This is a photo of my Grandmother's brother Sydney Simpson. Sydney was born in Ramsgate Kent England in 1897.
I knew Uncle Syd, as we called him, for he lived in Toronto and came to visit our family fairly often. But Until I saw this photo in Doris' Genealogy Box, I had no idea he had been in WW1.
A search of the online CEF (Canadian Expeditionary Force) records of soldiers in the First World War brought up the front and back of his Attestation Papers.
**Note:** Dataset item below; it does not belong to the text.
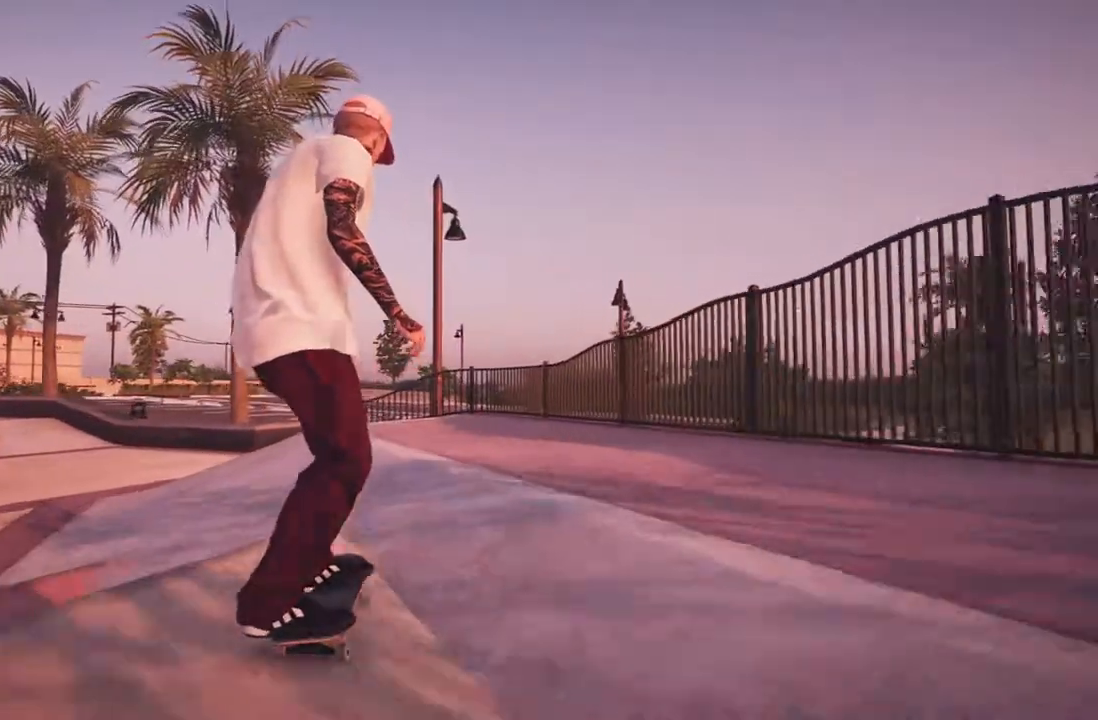
{"dt_ms": 500, "buttons": ["R2"], "left_stick": "center", "right_stick": "center", "events": [[83, "L2", "down"], [283, "L2", "up"], [350, "R2", "down"]]}
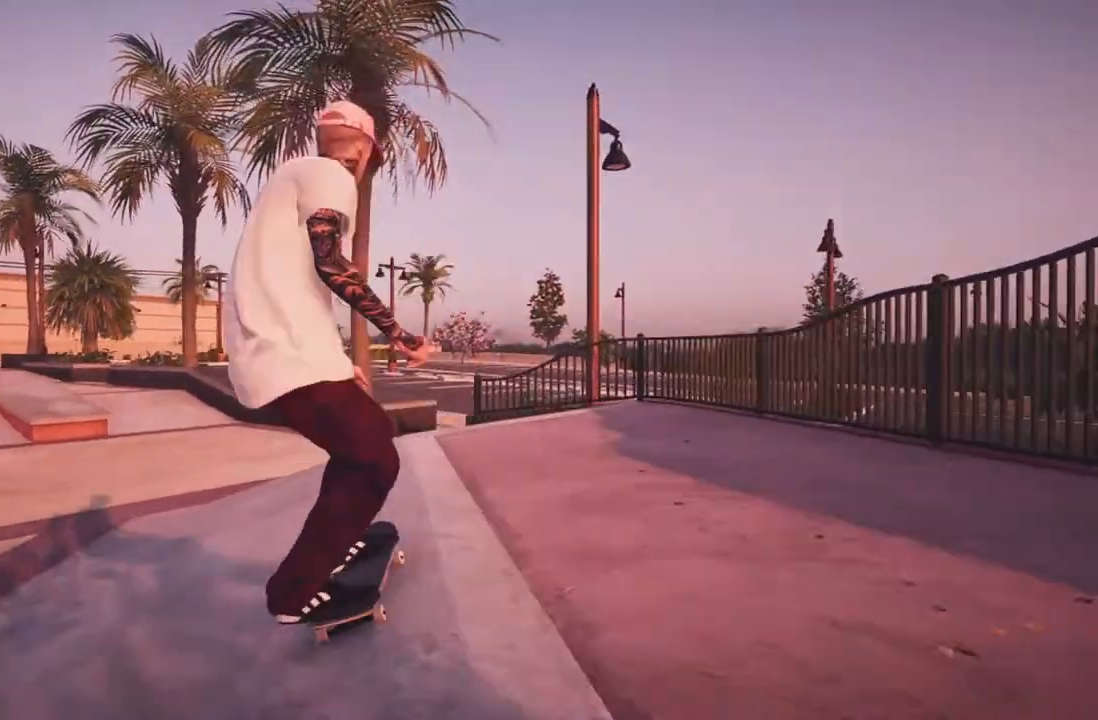
{"dt_ms": 500, "buttons": ["R2"], "left_stick": "center", "right_stick": "center", "events": []}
This was terrific to have but something that is often overlooked by researchers is that Library & Archives Canada has a nice little link called "How to consult a file on-site or order a copy of the complete file" This should not be overlooked when you find an ancestor's WW1 Attestation Papers online!
The Attestation Papers are simply the record of the soldier's signup - the date he/she enlisted, where it occured, some vital information about the individual and whether or not they were accepted and so on. But what is not online is the full file on that soldier! That file can be 2 pages. It can be 100. Most Canadian Expeditionary Force service files contain an average of 25 to 75 pages. You have no way of knowing until you order it. The cost is very reasonable and it is well worth taking the time to fill out the order form online.
I have ordered dozens of WW1 CEF files for individuals. Items included are often a list of promotions or demotions, major movements (events) such as being wounded, disciplinary action, arrival in England, to the front lines, hospitalization, leave and so on. You can also see what unit the soldier was in, and if he was transferred, when he was discharged or if he died, etc.
So remember, don't overlook the value of military records in your genealogy research but more importantly be careful to ensure you have obtained the full records and not just a small portion of them!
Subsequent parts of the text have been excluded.